LA FRANCE PIÉGÉE PAR SA PROPRE ARME

LA FRANCE PIÉGÉE PAR SA PROPRE ARME

La France piégée par des faits de jeu. Le dispositif défensif basé sur un regroupement profond est une bonne parade pour piéger un adversaire. Mais quand celui-ci est techniquement au top, le regroupement défensif devient un piège. C’est ce qui est arrivé à la France sur les 2 buts encaissés. Ce manque de réaction défensive est dû à 2 choses : la rapidité et la vivacité des Espagnols, ainsi que leur capacité à provoquer des fautes dans la surface.

Quand vous laissez la balle à l’adversaire, il peut en faire ce qu’il veut. Les Espagnols ont répété la leçon sénégalaise en 1re mi-temps, avec en plus cette réussite qui sourit aux équipes qui jouent le ballon, mais aussi les contacts dans la surface. Cela aussi est une leçon de football.

La France a l’habitude de jouer dans les espaces. L’Espagne, elle, joue les accélérations et les anticipations dans la surface. Le regroupement profond mis en place par Didier Deschamps a été mis en déroute par les véloces Espagnols.

Quand on laisse le ballon à l’Espagne, on compacte certes sa défense. On joue les contres et les espaces.

Cela a marché contre certaines équipes non bien préparées physiquement, techniquement et tactiquement, comme le Sénégal, la Norvège, l’Irak et le Paraguay.

Contre une équipe au top techniquement, le verrou ne protège plus. Il t’enferme.

POURQUOI ÇA A SAUTÉ SUR LES 2 BUTS

Il y a 2 poisons :

La vitesse d’exécution espagnole : L’Espagne ne fait pas 20 passes pour le plaisir. 1-2-3 et c’est dans la surface. Quand tu es regroupé à 30 m, tu n’as pas le temps de sortir.

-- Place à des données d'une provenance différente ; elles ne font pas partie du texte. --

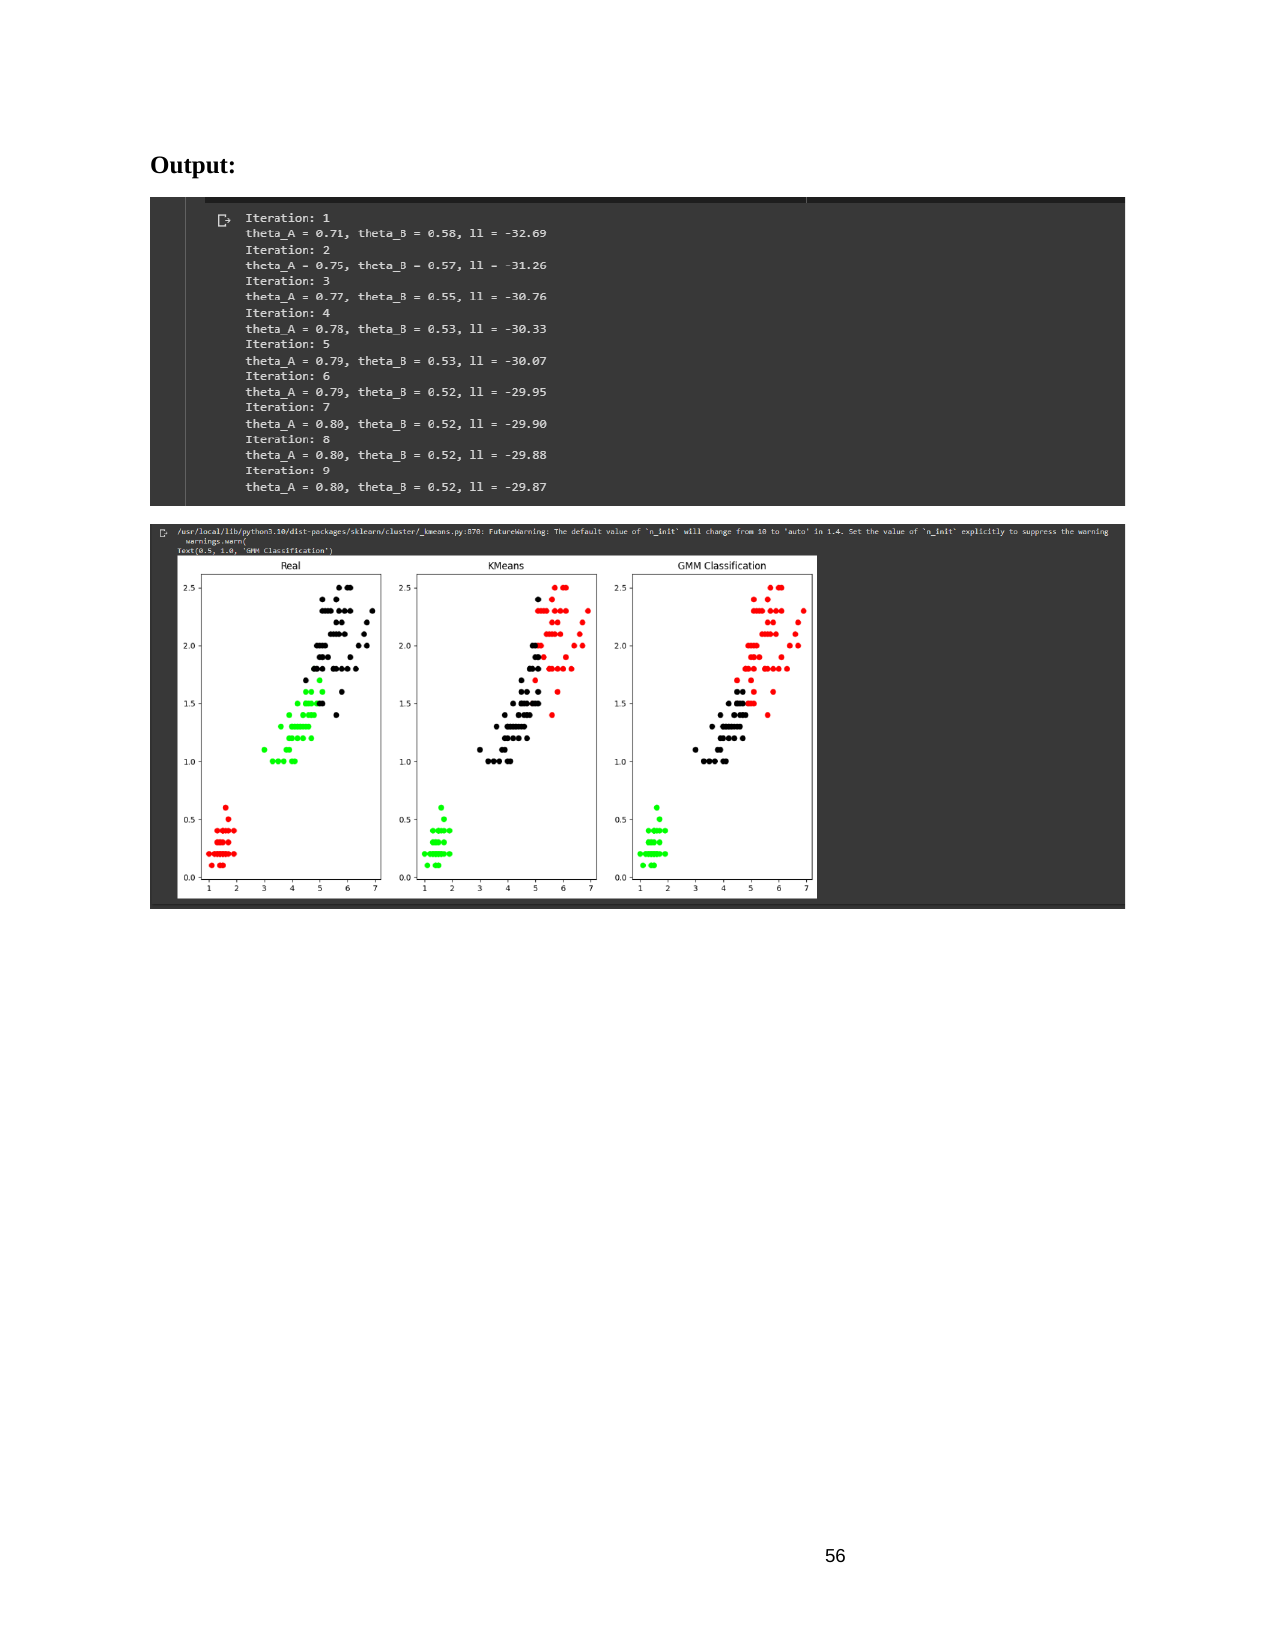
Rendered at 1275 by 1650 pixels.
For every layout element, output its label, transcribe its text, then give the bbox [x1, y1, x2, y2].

text Output: [150, 150, 1125, 179]
picture [150, 524, 1125, 909]
picture [150, 197, 1125, 506]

Tu subis.

L’art de provoquer la faute : L’Espagne joue les « accélérations dans la surface ». Petit crochet, contact, sifflet.

Quand tu défends dans ta surface pendant 70 min, tu finis par faire une faute. C’est mathématique.

Leçon sénégalaise répétée : En 1re mi-temps au Mondial 2002, le Sénégal avait déjà montré ça à la France. Garde le ballon, bouge vite, provoque. La France n’a rien appris.

LE FOOTBALL A CHANGÉ

La France = Équipe de transition. Elle vit dans les espaces laissés par l’adversaire.

L’Espagne = Équipe de surface. Elle crée ses propres espaces avec des appels, des 1-2 et des dribbles.

Quand tu donnes le ballon à une équipe qui vit dans la surface… tu lui donnes les clés de la maison.

LA LEÇON DU FOOTBALL

« Quand tu laisses la balle à l’adversaire, il peut en faire ce qu’il veut. »

Et si, en plus, il est adroit techniquement et intelligent dans la surface, tu perds.

Le regroupement défensif est une bonne parade. Mais contre des chirurgiens, c’est un piège. Tu leur donnes le temps d’opérer.

C’est exactement notre problème aussi.

On a le physique, la vitesse. Mais on donne trop le ballon.

Et le jour où on tombe sur une Espagne technique, le « bloc bas » devient une punition.

La solution pour le futur : Il faut qu’on apprenne à « jouer les accélérations dans la surface », nous aussi. Pas seulement subir.